The "Discover Links" function runs pairwise comparison across all nodes, finding connections that might have been missed on initial addition (e.g., if node B was added before node A had its properties fetched).

5. Edge Visualization

Different connection types render differently:

Type Style Color
Wikidata influence Solid, directed arrow Orange
Shared properties Dashed Yellow
Wikipedia links Thin solid Blue
Manual Solid Green

This visual hierarchy lets users quickly distinguish curated relationships (Wikidata) from inferred ones (Wikipedia links) from personal annotations (manual).

6. SPARQL for Complex Queries

For advanced discovery, MEMEX can execute SPARQL queries against the Wikidata Query Service. Example: find all entities that influenced both McLuhan AND Kittler:

SELECT ?influencer ?influencerLabel WHERE {
  wd:Q193489 wdt:P737 ?influencer.  # McLuhan influenced by
  wd:Q77116 wdt:P737 ?influencer.   # Kittler influenced by
  SERVICE wikibase:label { 
    bd:serviceParam wikibase:language "en". 
  }
}

This returns Harold Innis — a node the user might not have thought to add but which connects two existing nodes in their graph.

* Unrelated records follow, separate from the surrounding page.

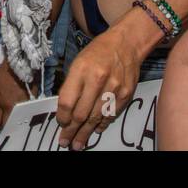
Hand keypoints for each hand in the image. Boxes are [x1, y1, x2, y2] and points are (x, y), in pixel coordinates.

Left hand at [0, 58, 37, 130]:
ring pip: (20, 120)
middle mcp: (9, 105)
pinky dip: (28, 113)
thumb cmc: (5, 72)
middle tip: (10, 123)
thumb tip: (2, 114)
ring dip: (19, 120)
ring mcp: (22, 103)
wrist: (20, 62)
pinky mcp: (32, 100)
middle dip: (8, 126)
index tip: (1, 123)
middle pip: (8, 125)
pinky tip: (28, 111)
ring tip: (20, 118)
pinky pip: (29, 112)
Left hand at [54, 13, 150, 150]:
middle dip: (71, 131)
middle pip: (81, 113)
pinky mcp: (126, 94)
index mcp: (81, 69)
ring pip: (96, 118)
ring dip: (85, 133)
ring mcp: (114, 88)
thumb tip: (65, 110)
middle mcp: (97, 80)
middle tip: (65, 142)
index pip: (67, 101)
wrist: (127, 43)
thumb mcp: (78, 62)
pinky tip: (94, 131)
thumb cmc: (98, 52)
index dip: (62, 117)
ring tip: (78, 144)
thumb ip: (72, 85)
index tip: (60, 124)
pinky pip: (111, 115)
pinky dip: (102, 125)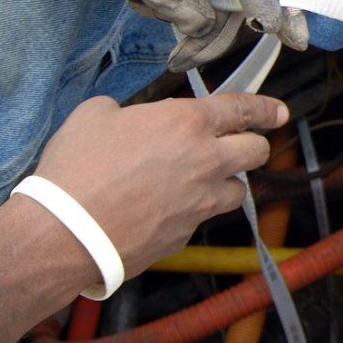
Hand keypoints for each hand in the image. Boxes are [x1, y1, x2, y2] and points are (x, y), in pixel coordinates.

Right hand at [33, 92, 287, 278]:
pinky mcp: (187, 234)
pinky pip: (203, 218)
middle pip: (256, 151)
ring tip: (201, 180)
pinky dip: (193, 212)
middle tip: (239, 144)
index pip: (242, 109)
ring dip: (226, 182)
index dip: (265, 108)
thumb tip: (133, 120)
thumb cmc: (75, 169)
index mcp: (188, 123)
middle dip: (252, 144)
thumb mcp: (95, 115)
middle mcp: (206, 162)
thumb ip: (128, 111)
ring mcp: (200, 202)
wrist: (64, 233)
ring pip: (238, 190)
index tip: (278, 112)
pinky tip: (165, 210)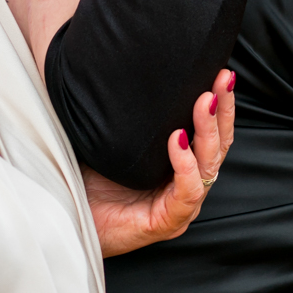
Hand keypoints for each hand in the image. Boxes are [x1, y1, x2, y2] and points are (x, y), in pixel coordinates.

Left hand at [87, 69, 235, 256]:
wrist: (70, 220)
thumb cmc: (90, 183)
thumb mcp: (115, 140)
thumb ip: (131, 115)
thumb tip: (126, 70)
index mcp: (180, 168)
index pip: (212, 135)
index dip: (221, 106)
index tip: (222, 74)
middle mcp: (186, 186)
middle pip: (218, 147)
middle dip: (223, 110)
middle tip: (223, 79)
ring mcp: (180, 206)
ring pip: (208, 167)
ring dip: (208, 131)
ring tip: (205, 102)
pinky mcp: (168, 223)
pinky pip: (187, 193)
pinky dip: (185, 165)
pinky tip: (178, 140)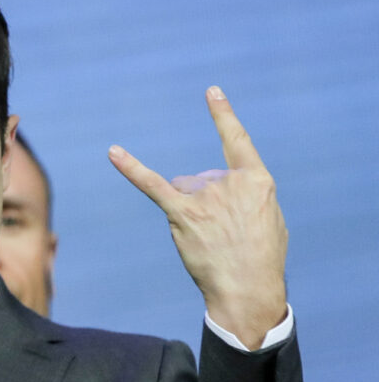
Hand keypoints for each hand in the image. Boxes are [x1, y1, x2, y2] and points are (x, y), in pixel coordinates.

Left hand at [108, 86, 286, 348]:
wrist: (248, 289)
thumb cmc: (261, 258)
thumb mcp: (269, 220)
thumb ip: (246, 197)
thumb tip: (216, 193)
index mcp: (257, 181)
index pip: (237, 140)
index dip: (223, 116)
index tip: (211, 92)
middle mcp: (229, 183)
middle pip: (201, 180)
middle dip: (208, 206)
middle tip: (223, 237)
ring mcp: (204, 197)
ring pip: (183, 191)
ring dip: (190, 214)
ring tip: (208, 241)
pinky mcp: (181, 213)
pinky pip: (152, 185)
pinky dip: (131, 168)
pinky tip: (113, 152)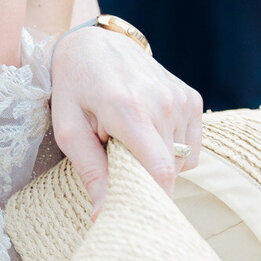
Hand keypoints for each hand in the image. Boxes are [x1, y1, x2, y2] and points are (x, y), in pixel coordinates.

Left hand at [49, 26, 201, 215]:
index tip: (139, 214)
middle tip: (117, 164)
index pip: (161, 170)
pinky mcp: (192, 98)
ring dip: (157, 162)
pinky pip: (191, 146)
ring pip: (182, 161)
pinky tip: (147, 132)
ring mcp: (181, 99)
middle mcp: (163, 102)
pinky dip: (172, 149)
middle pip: (170, 169)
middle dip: (146, 179)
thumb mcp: (68, 128)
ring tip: (129, 139)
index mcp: (129, 109)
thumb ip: (90, 172)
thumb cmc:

7. The Emergent Ontology Thesis

Wikipedia's link structure isn't random. When thousands of editors independently decide which articles to link, they're making semantic judgments. The aggregate of these judgments forms an emergent ontology — a map of conceptual relationships that no single person designed but that reflects collective human knowledge organization.

Key Insight
Wikipedia links are editorial assertions. A link from article A to article B means an editor believed, at some point, that readers of A would benefit from knowing about B. This is semantic data hiding in hypertext.

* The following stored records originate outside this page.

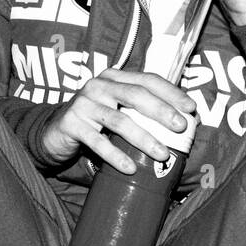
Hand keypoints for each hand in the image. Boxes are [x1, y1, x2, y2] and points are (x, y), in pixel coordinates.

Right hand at [38, 69, 196, 174]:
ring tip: (162, 154)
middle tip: (181, 127)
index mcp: (113, 77)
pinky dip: (116, 156)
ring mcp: (82, 104)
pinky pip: (97, 142)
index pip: (147, 79)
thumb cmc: (95, 121)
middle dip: (161, 111)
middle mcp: (97, 86)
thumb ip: (140, 109)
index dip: (171, 93)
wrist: (54, 132)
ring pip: (118, 120)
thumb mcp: (116, 108)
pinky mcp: (71, 124)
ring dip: (144, 138)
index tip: (191, 109)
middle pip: (135, 95)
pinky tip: (130, 168)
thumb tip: (182, 122)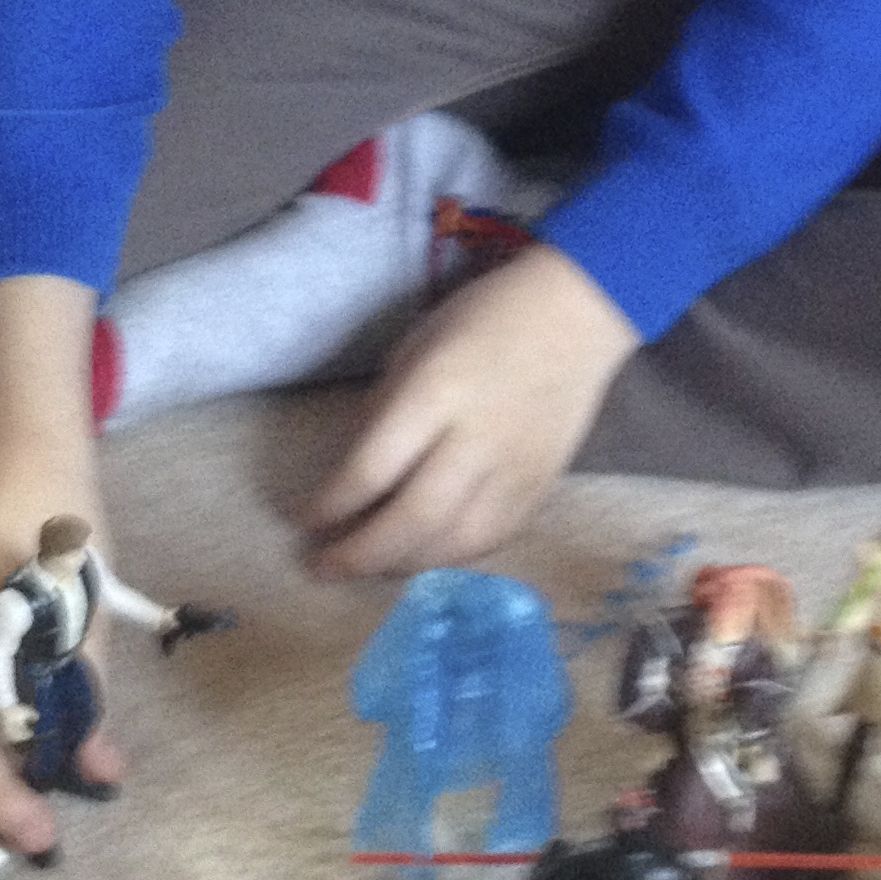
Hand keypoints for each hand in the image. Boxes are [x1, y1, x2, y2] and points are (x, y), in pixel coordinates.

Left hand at [301, 243, 638, 578]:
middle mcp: (478, 438)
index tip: (303, 519)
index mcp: (437, 391)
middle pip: (413, 519)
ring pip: (455, 543)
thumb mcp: (415, 346)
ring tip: (368, 565)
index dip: (330, 505)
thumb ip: (382, 411)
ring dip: (402, 565)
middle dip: (359, 554)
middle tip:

MEMEX treats Wikipedia not as a source of text to read, but as a graph to traverse. The articles are nodes; the links are edges; the structure is the knowledge.

8. Limitations

8.1 Wikidata Coverage

Wikidata's "influenced by" property (P737) is unevenly populated. Major philosophers have extensive entries; obscure academics may have none. The system falls back to Wikipedia links when Wikidata is sparse.

8.2 Link Noise

Not every Wikipedia link is semantically meaningful. An article might link to "United States" or "1945" — these are navigational, not conceptual. MEMEX filters common low-signal targets.

8.3 Directionality

Wikipedia links are one-way. If A links to B, we know A's article mentions B, but not vice versa. Wikidata's inverse properties (P737/P738) solve this for influence relationships, but not for all connection types.

9. Future Work

10. Conclusion

Personal knowledge management tools typically treat connections as something users must create manually. MEMEX inverts this: connections are discovered automatically from the semantic structure already encoded in Wikidata and Wikipedia. The user's job shifts from link creation to link curation — reviewing discovered connections, adding manual refinements, and building a personalized map of how ideas relate.

The underlying thesis is that the web already contains a vast, implicit knowledge graph. MEMEX makes it explicit and personal.